Das Deutschlandticket wird in ganz Deutschland für den Nahverkehr gelten. Schienenfernverkehr und der Reisebusverkehr sind demnach nicht inbegriffen. Zu den Nahverkehrszügen der Deutschen Bahn gehören:
- S-Bahn (S),
- Regionalbahn (RB),
- Regionalexpress (RE),
- Interregioexpress (IRE)
Wie wird das Deutschlandticket finanziert?
Der Bund zahlt für das Deutschlandticket ab 2023 jährlich 1,5 Milliarden Euro an die Länder, wobei sich der Verlustausgleich für 2023 anteilig reduziert. Heißt: Je später das Ticket eingeführt wird, umso weniger zahlt der Bund. Das Geld erhalten die für den Nahverkehr zuständigen Bundesländer als zusätzliche, sogenannte „Regionalisierungsmittel“. Im Jahr 2023 trägt der Bund zudem 50 Prozent der gegebenenfalls anfallenden Mehrkosten bei der Einführung des Tickets.
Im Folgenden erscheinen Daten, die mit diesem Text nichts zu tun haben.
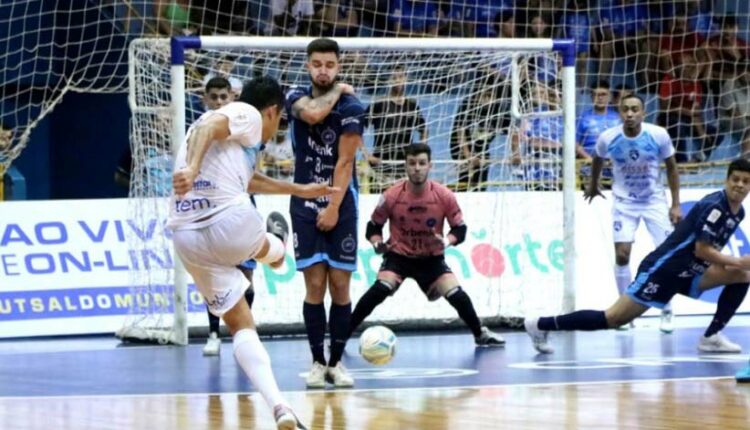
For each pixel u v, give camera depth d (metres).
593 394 15.75
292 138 17.73
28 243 26.11
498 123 28.11
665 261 20.05
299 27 33.41
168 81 25.36
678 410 14.20
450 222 22.66
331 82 17.31
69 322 25.95
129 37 33.66
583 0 35.06
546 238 27.69
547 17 34.88
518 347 22.72
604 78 35.06
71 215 26.48
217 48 23.77
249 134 12.93
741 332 24.78
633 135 25.72
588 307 27.64
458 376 18.14
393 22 34.16
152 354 22.23
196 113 27.45
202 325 25.41
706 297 28.50
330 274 17.47
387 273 22.39
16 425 13.67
Diese Finanzierung hält der VDV für unzureichend. „Das Risiko eines höheren Verlustes sowie die erforderlichen Anlaufinvestitionen sind ins unternehmerische Risiko der Unternehmen verschoben, das geht nicht“, sagte Hauptgeschäftsführer des Verbands Deutscher Verkehrsunternehmen (VDV), Oliver Wolff. Auch die weiterhin angedachte monatliche Kündbarkeit des Deutschlandtickets führe zu Risiken.